What are some places that regularly and clearly get the big three networks from two cities. For example when I lived in Maryland you could get ABC, NBC, CBS from both Baltimore and Maryland.
Also when I lived in Florida you could get the networks from West Palm and Miami.
It looks like Providence and Boston are close enuff for this. However when I was in Zion I got Chicago OK but couldn’t get Milwaukee. Same as in Mich City In. I got Chicago TV but not South Bend.
What I am looking for are places where you get all the networks clearly and regularly. Not like if say Akron used to have an ABC affiliate and just that.
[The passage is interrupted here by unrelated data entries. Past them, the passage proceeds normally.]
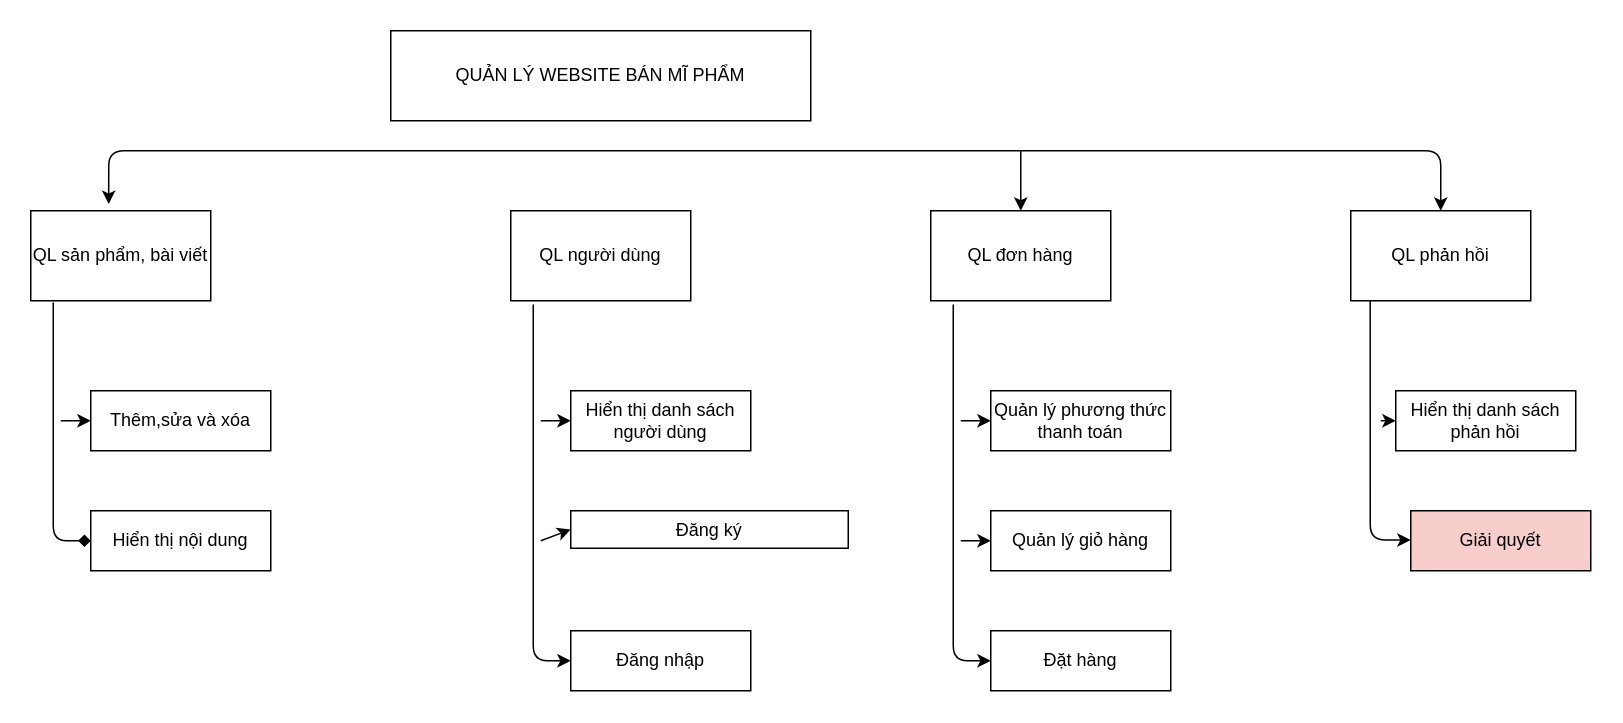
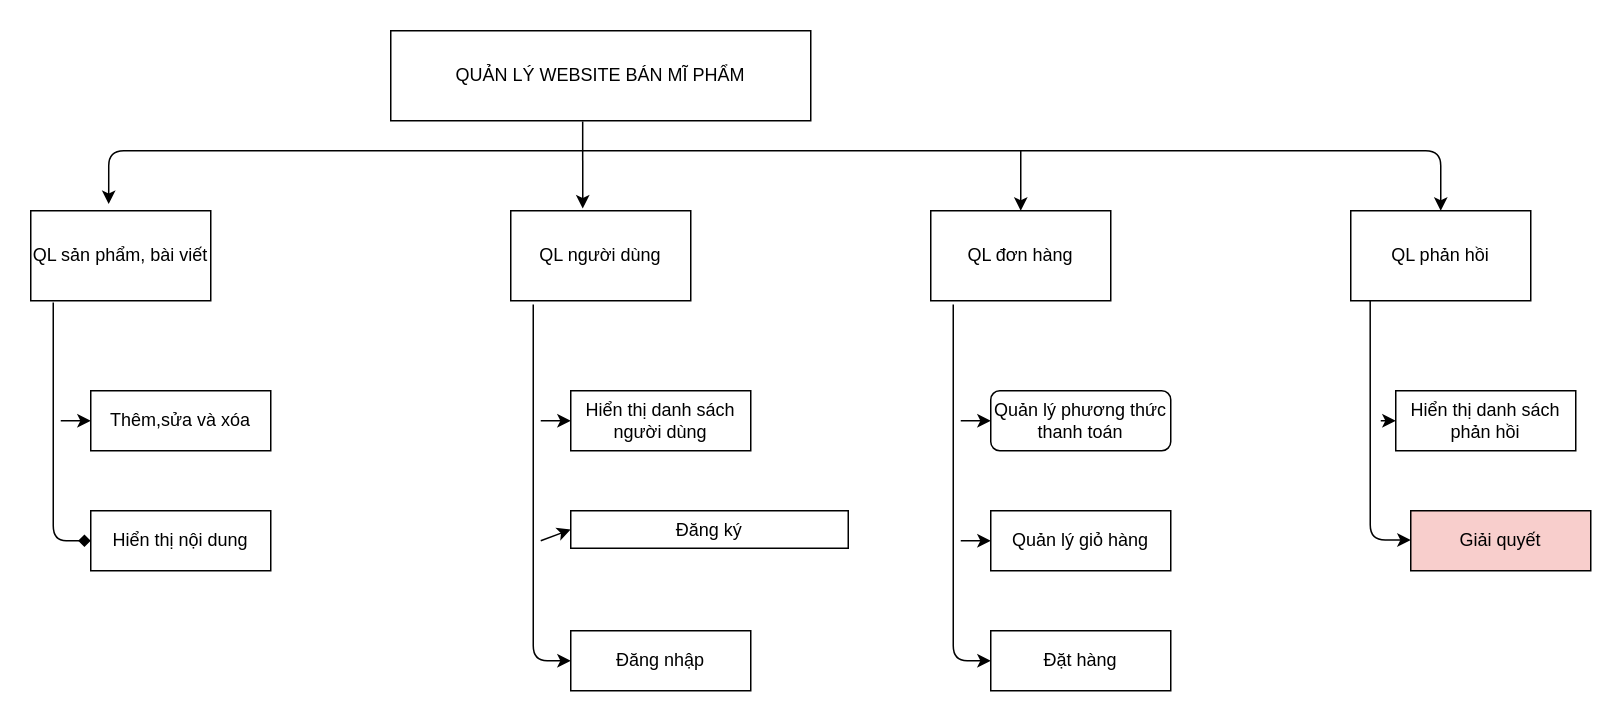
  <mxCell id="0" />
  <mxCell id="1" parent="0" />
  <mxCell id="2" value="QUẢN LÝ WEBSITE BÁN MĨ PHẨM" style="rounded=0;whiteSpace=wrap;html=1;" vertex="1" parent="1"><mxGeometry x="260" width="280" height="60" as="geometry" y="20" /></mxCell>
  <mxCell id="3" value="QL sản phẩm, bài viết" style="rounded=0;whiteSpace=wrap;html=1;" vertex="1" parent="1"><mxGeometry y="140" width="120" height="60" as="geometry" x="20" /></mxCell>
  <mxCell id="4" value="QL người dùng" style="rounded=0;whiteSpace=wrap;html=1;" vertex="1" parent="1"><mxGeometry x="340" y="140" width="120" height="60" as="geometry" /></mxCell>
  <mxCell id="5" value="QL đơn hàng" style="rounded=0;whiteSpace=wrap;html=1;" vertex="1" parent="1"><mxGeometry x="620" y="140" width="120" height="60" as="geometry" /></mxCell>
  <mxCell id="6" value="Thêm,sửa và xóa" style="rounded=0;whiteSpace=wrap;html=1;" vertex="1" parent="1"><mxGeometry x="60" y="260" width="120" height="40" as="geometry" /></mxCell>
  <mxCell id="7" value="Hiển thị nội dung" style="rounded=0;whiteSpace=wrap;html=1;" vertex="1" parent="1"><mxGeometry x="60" y="340" width="120" height="40" as="geometry" /></mxCell>
  <mxCell id="8" value="" style="endArrow=diamond;html=1;exitX=0.125;exitY=1.019;exitDx=0;exitDy=0;exitPerimeter=0;entryX=0;entryY=0.5;entryDx=0;entryDy=0;" edge="1" parent="1" source="3" target="7"><mxGeometry width="50" height="50" relative="1" as="geometry"><mxPoint x="90" y="80" as="sourcePoint" /><mxPoint x="140" y="30" as="targetPoint" /><Array as="points"><mxPoint x="35" y="360" /></Array></mxGeometry></mxCell>
  <mxCell id="9" value="" style="endArrow=classic;html=1;" edge="1" parent="1"><mxGeometry width="50" height="50" relative="1" as="geometry"><mxPoint x="40" y="280" as="sourcePoint" /><mxPoint x="60" y="280" as="targetPoint" /></mxGeometry></mxCell>
  <mxCell id="10" value="Hiển thị danh sách người dùng" style="rounded=0;whiteSpace=wrap;html=1;" vertex="1" parent="1"><mxGeometry x="380" y="260" width="120" height="40" as="geometry" /></mxCell>
  <mxCell id="11" value="Đăng ký" style="rounded=0;whiteSpace=wrap;html=1;" vertex="1" parent="1"><mxGeometry x="380" y="340" width="185" height="25" as="geometry" /></mxCell>
  <mxCell id="12" value="Đăng nhập" style="rounded=0;whiteSpace=wrap;html=1;" vertex="1" parent="1"><mxGeometry x="380" y="420" width="120" height="40" as="geometry" /></mxCell>
- <mxCell id="13" value="Quản lý phương thức thanh toán" style="rounded=0;whiteSpace=wrap;html=1;" vertex="1" parent="1"><mxGeometry x="660" y="260" width="120" height="40" as="geometry" /></mxCell>
+ <mxCell id="13" value="Quản lý phương thức thanh toán" style="whiteSpace=wrap;html=1;rounded=1;" vertex="1" parent="1"><mxGeometry x="660" y="260" width="120" height="40" as="geometry" /></mxCell>
  <mxCell id="14" value="Quản lý giỏ hàng" style="rounded=0;whiteSpace=wrap;html=1;" vertex="1" parent="1"><mxGeometry x="660" y="340" width="120" height="40" as="geometry" /></mxCell>
  <mxCell id="15" value="" style="endArrow=classic;html=1;exitX=0.125;exitY=1.042;exitDx=0;exitDy=0;exitPerimeter=0;" edge="1" parent="1" source="4"><mxGeometry width="50" height="50" relative="1" as="geometry"><mxPoint x="660" y="70" as="sourcePoint" /><mxPoint x="380" y="440" as="targetPoint" /><Array as="points"><mxPoint x="355" y="440" /></Array></mxGeometry></mxCell>
  <mxCell id="16" value="" style="endArrow=classic;html=1;entryX=0;entryY=0.5;entryDx=0;entryDy=0;" edge="1" parent="1" target="10"><mxGeometry width="50" height="50" relative="1" as="geometry"><mxPoint x="360" y="280" as="sourcePoint" /><mxPoint x="400" y="230" as="targetPoint" /></mxGeometry></mxCell>
  <mxCell id="17" value="" style="endArrow=classic;html=1;entryX=0;entryY=0.5;entryDx=0;entryDy=0;" edge="1" parent="1" target="11"><mxGeometry width="50" height="50" relative="1" as="geometry"><mxPoint x="360" y="360" as="sourcePoint" /><mxPoint x="580" y="120" as="targetPoint" /></mxGeometry></mxCell>
  <mxCell id="18" value="" style="endArrow=classic;html=1;entryX=0;entryY=0.5;entryDx=0;entryDy=0;" edge="1" parent="1" target="13"><mxGeometry width="50" height="50" relative="1" as="geometry"><mxPoint x="640" y="280" as="sourcePoint" /><mxPoint x="650" y="0" as="targetPoint" /></mxGeometry></mxCell>
+ <mxCell id="19" value="" style="endArrow=classic;html=1;exitX=0.457;exitY=1.008;exitDx=0;exitDy=0;exitPerimeter=0;entryX=0.4;entryY=-0.025;entryDx=0;entryDy=0;entryPerimeter=0;" edge="1" parent="1" source="2" target="4"><mxGeometry width="50" height="50" relative="1" as="geometry"><mxPoint x="610" y="60" as="sourcePoint" /><mxPoint x="660" y="10" as="targetPoint" /></mxGeometry></mxCell>
  <mxCell id="20" value="" style="endArrow=classic;startArrow=classic;html=1;exitX=0.433;exitY=-0.075;exitDx=0;exitDy=0;exitPerimeter=0;" edge="1" parent="1" source="3"><mxGeometry width="50" height="50" relative="1" as="geometry"><mxPoint x="660" y="40" as="sourcePoint" /><mxPoint x="960" y="140" as="targetPoint" /><Array as="points"><mxPoint x="72" y="100" /><mxPoint x="380" y="100" /><mxPoint x="960" y="100" /></Array></mxGeometry></mxCell>
  <mxCell id="21" value="QL phản hồi" style="rounded=0;whiteSpace=wrap;html=1;" vertex="1" parent="1"><mxGeometry x="900" y="140" width="120" height="60" as="geometry" /></mxCell>
  <mxCell id="22" value="Hiển thị danh sách phản hồi" style="rounded=0;whiteSpace=wrap;html=1;" vertex="1" parent="1"><mxGeometry x="930" y="260" width="120" height="40" as="geometry" /></mxCell>
  <mxCell id="23" value="Giải quyết" style="rounded=0;whiteSpace=wrap;html=1;fillColor=#f8cecc;" vertex="1" parent="1"><mxGeometry x="940" y="340" width="120" height="40" as="geometry" /></mxCell>
  <mxCell id="24" value="" style="endArrow=classic;html=1;entryX=0;entryY=0.5;entryDx=0;entryDy=0;" edge="1" parent="1" target="22"><mxGeometry width="50" height="50" relative="1" as="geometry"><mxPoint x="920" y="280" as="sourcePoint" /><mxPoint x="930" y="0" as="targetPoint" /></mxGeometry></mxCell>
  <mxCell id="25" value="" style="endArrow=classic;html=1;exitX=0.108;exitY=1.008;exitDx=0;exitDy=0;exitPerimeter=0;entryX=0;entryY=0.5;entryDx=0;entryDy=0;" edge="1" parent="1"><mxGeometry width="50" height="50" relative="1" as="geometry"><mxPoint x="912.96" y="199.98" as="sourcePoint" /><mxPoint x="940" y="359.5" as="targetPoint" /><Array as="points"><mxPoint x="913" y="359.5" /></Array></mxGeometry></mxCell>
  <mxCell id="26" value="" style="endArrow=classic;html=1;" edge="1" parent="1" target="5"><mxGeometry width="50" height="50" relative="1" as="geometry"><mxPoint x="680" y="100" as="sourcePoint" /><mxPoint x="830" y="140" as="targetPoint" /></mxGeometry></mxCell>
  <mxCell id="27" value="Đặt hàng" style="rounded=0;whiteSpace=wrap;html=1;" vertex="1" parent="1"><mxGeometry x="660" y="420" width="120" height="40" as="geometry" /></mxCell>
  <mxCell id="28" value="" style="endArrow=classic;html=1;exitX=0.125;exitY=1.042;exitDx=0;exitDy=0;exitPerimeter=0;" edge="1" parent="1"><mxGeometry width="50" height="50" relative="1" as="geometry"><mxPoint x="635" y="202.52" as="sourcePoint" /><mxPoint x="660" y="440" as="targetPoint" /><Array as="points"><mxPoint x="635" y="440" /></Array></mxGeometry></mxCell>
  <mxCell id="29" value="" style="endArrow=classic;html=1;entryX=0;entryY=0.5;entryDx=0;entryDy=0;" edge="1" parent="1"><mxGeometry width="50" height="50" relative="1" as="geometry"><mxPoint x="640" y="360" as="sourcePoint" /><mxPoint x="660" y="360" as="targetPoint" /></mxGeometry></mxCell>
Or Sarasota had an ABC you could get in Tampa but just that.
(I realize with the recent network shakeup those above example aren’t valid anymore – I think but you get the idea)
For quite some time Honolulu had 2 … I think it was NBC. The main one KHNL and then a ‘sister’ station KFVE. KFVE would show KHNL news casts. But then along came UPN and bought the littler one KFVE.
In Buffalo, television reception was generally rotten. The local stations came in just fine, but forget about the Rochester affiliates from just 60 miles away. Toronto’s VHF stations were snowy, and UHF stations were more or less unviewable.
Drive 20 miles west, though, to the north shore of Lake Erie, and … wow! All the stations from Buffalo, Erie, Toronto, Hamilton, London, Kitchener – crystal clear, with a pair of rabbit ears. Incredible. Thus, in Port Colborne, Ontario, you can recieve double sets of both U.S. and Canadian network television affiliates.
Las Cruces, New Mexico, residents were disappointed because the tanslators of Albuquerque stations were everywhere in the state except south central New Mexico. Instead, Cruces television viewers had to put up with El Paso channels – and their gung-ho “Texas is the center of the universe” slant. Supposedly, the El Paso affiliates put the screws on the cable system in Las Cruces to eliminate their Albuquerque station lineup.